One of the biggest challenges that I face as a law teacher is how to go about helping students make the transition from “thinking” law to “doing” law. So, for example, in a Contracts class how should we move beyond the necessary foundational task of teaching students to learn how to extract, handle and apply basic legal principles and begin to develop their skills in the practical tasks of contract evaluation and contract drafting? Put another way, how do we foster the acquisition of legal “craft” skills relevant to everyday practice alongside, and in addition to, the cognitive and meta-cognitive skills, such as knowledge acquisition, comprehension, analysis and synthesis, that are our stock-in-trade?
The folk I tend to turn to for inspiration in helping me address this challenge are what I call reflective practitioners. “Reflective practice” is a recognized term of art associated in particular with educationalists such as John Dewey and Donald Schön. However, I use the term “reflective practitioner” to describe practicing attorneys who “do law” on a daily basis but constantly reflect on what they do, and how they do it, in a quest for continuous improvement. Over the next few posts, I’ll highlight some recent examples of reflective practice that, as well as being useful in their own right, also, in my view, illustrate the potential value of collaboration between classroom academics and reflective practitioners in enhancing legal education.

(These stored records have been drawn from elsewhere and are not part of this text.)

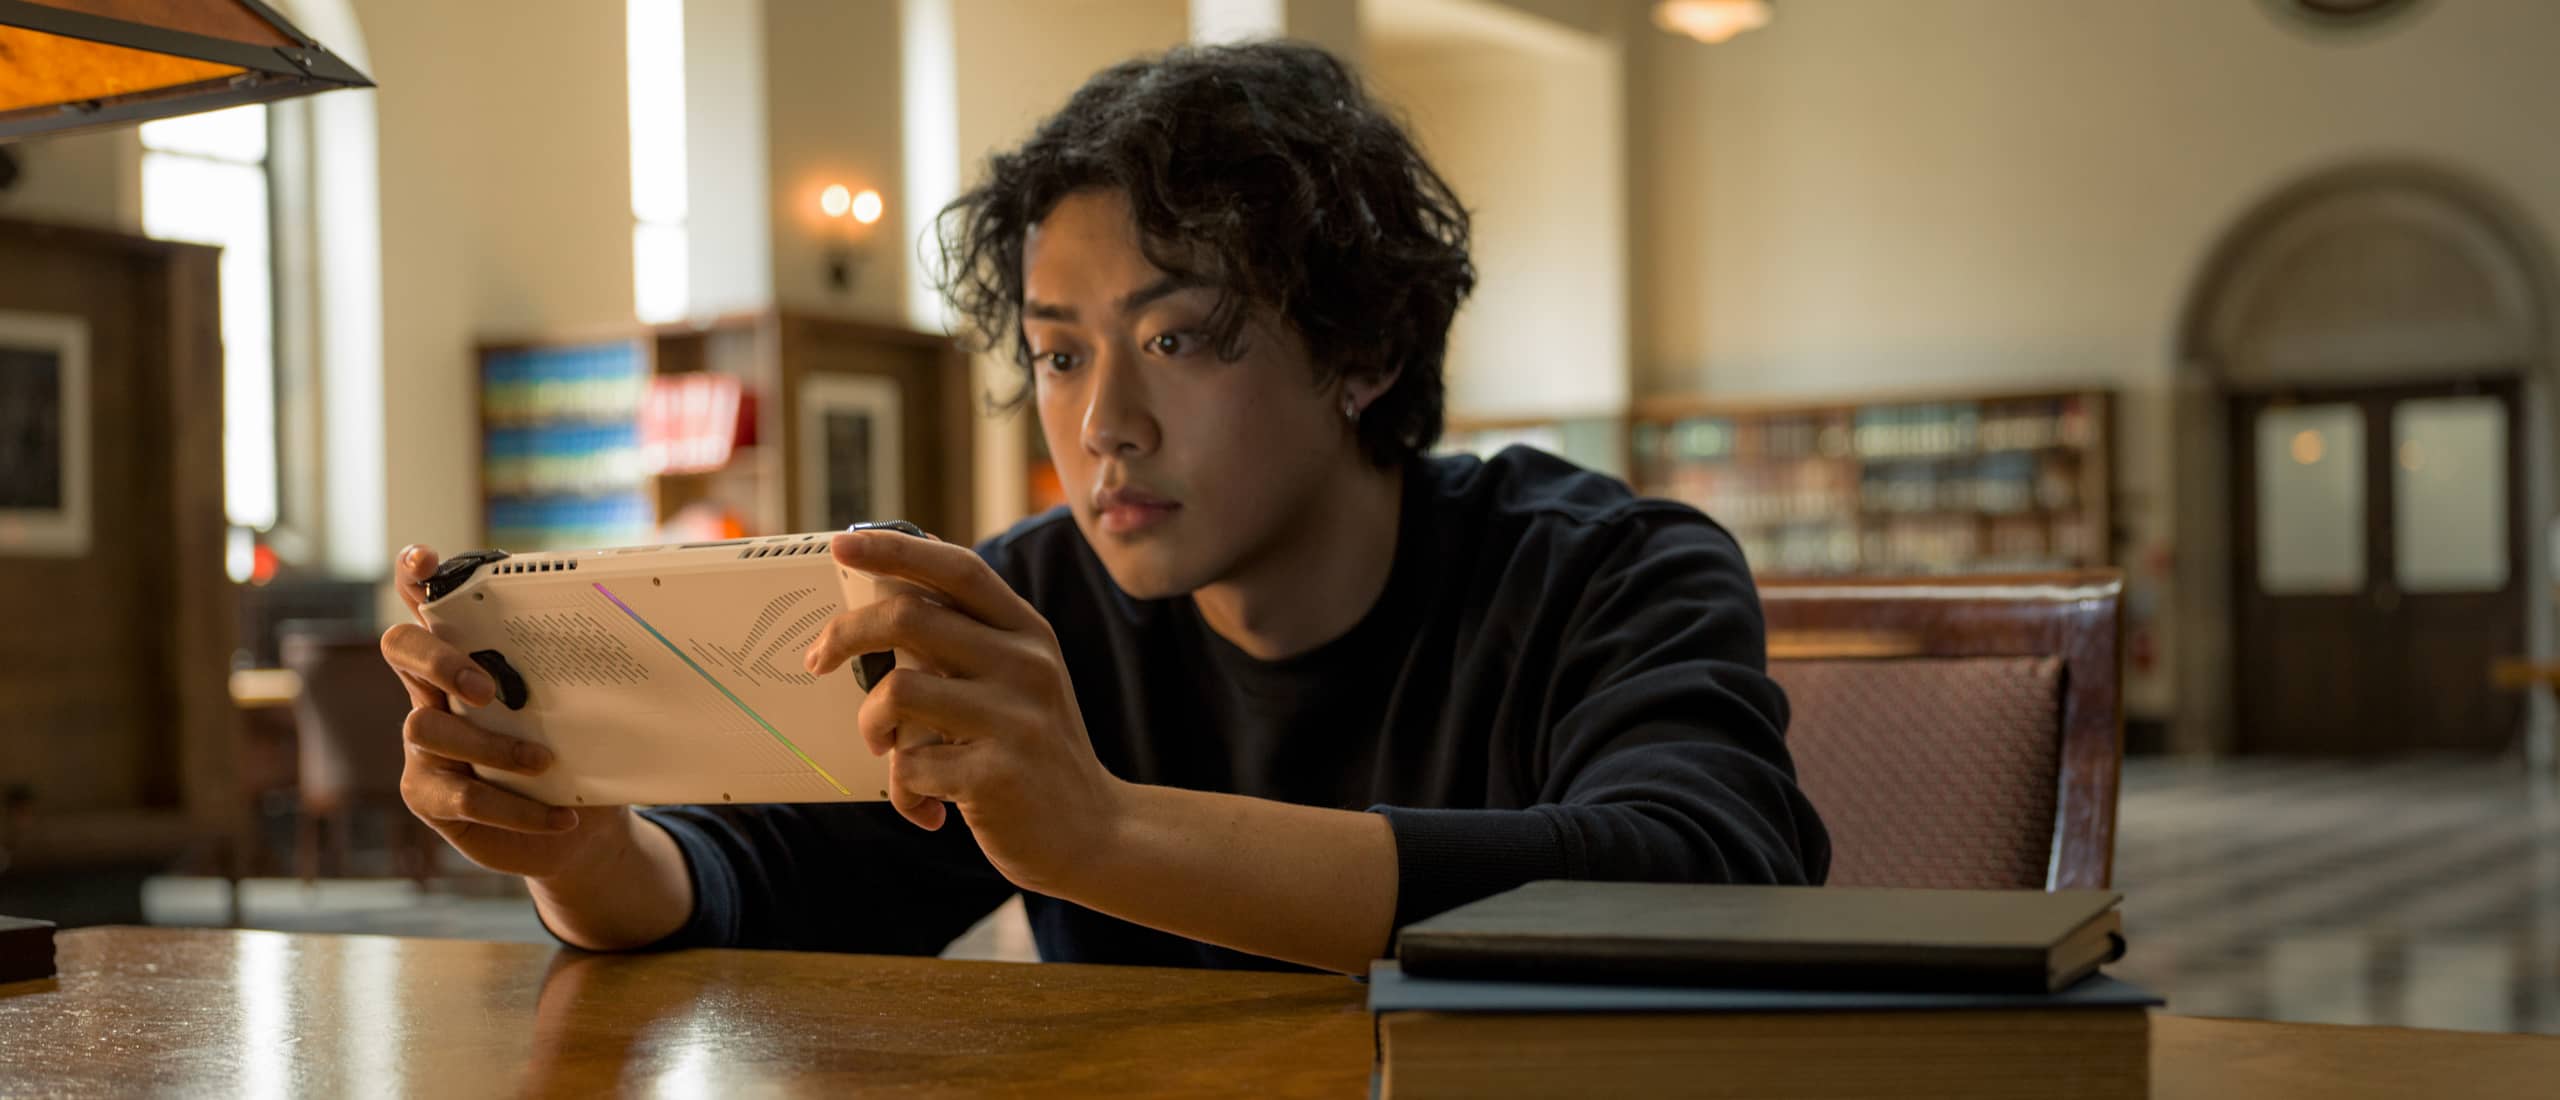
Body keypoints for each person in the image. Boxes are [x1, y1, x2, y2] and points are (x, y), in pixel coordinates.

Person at [378, 40, 1827, 976]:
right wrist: (578, 845)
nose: (1100, 424)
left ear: (1366, 351)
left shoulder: (1608, 570)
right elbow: (757, 887)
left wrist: (1102, 837)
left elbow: (1704, 880)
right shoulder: (1025, 611)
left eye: (1180, 338)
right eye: (1062, 353)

For starters, let’s consider contract evaluation. The process of contract evaluation in part requires us to develop a sense in practical settings of how courts interpret contract language. Over at Drafting Points, Reed Smith attorney Vincent Martorana has just posted an incredibly useful guide to contract interpretation which he recently co-authored with his colleague, Michael Zitelli. It does a great job of synthesizing contract-interpretation principles from court opinions delivered during 2012 in Delaware and New York, arguably the two leading commercial law jurisdictions in the US. The authors’ aims are “to educate transactional attorneys… regarding principles of contract interpretation so that they can draft contracts with these principles in mind” and to provide “a resource for analyzing contracts that have already been drafted or that are already effective, whether that analysis precedes or is in response to a specific dispute.”
Also on Drafting Points, you can find a useful brief summary of the main categories of contract-drafting language that draws on the work of Ken Adams, the author of A Manual of Style for Contract Drafting, to whom I made reference in an earlier post. The post provides a very handy introduction to the basic building blocks of contract language, which nicely illustrates the importance of underlying conceptual distinctions, for example, the distinction between language of obligation (“I will do x”, “I promise to do x”) and language of performance (“I hereby do x”). An understanding of these building blocks gives us a code that can help us unlock, evaluate and critique existing contracts as well as learn how the best lawyers go about drafting contracts.
I am shortly going to be working on a small project with Ken Adams and I’m looking forward to what will be a highly instructive experience. He is a practitioner-educator from whose practice there is much that law teachers, students and the wider legal profession can learn.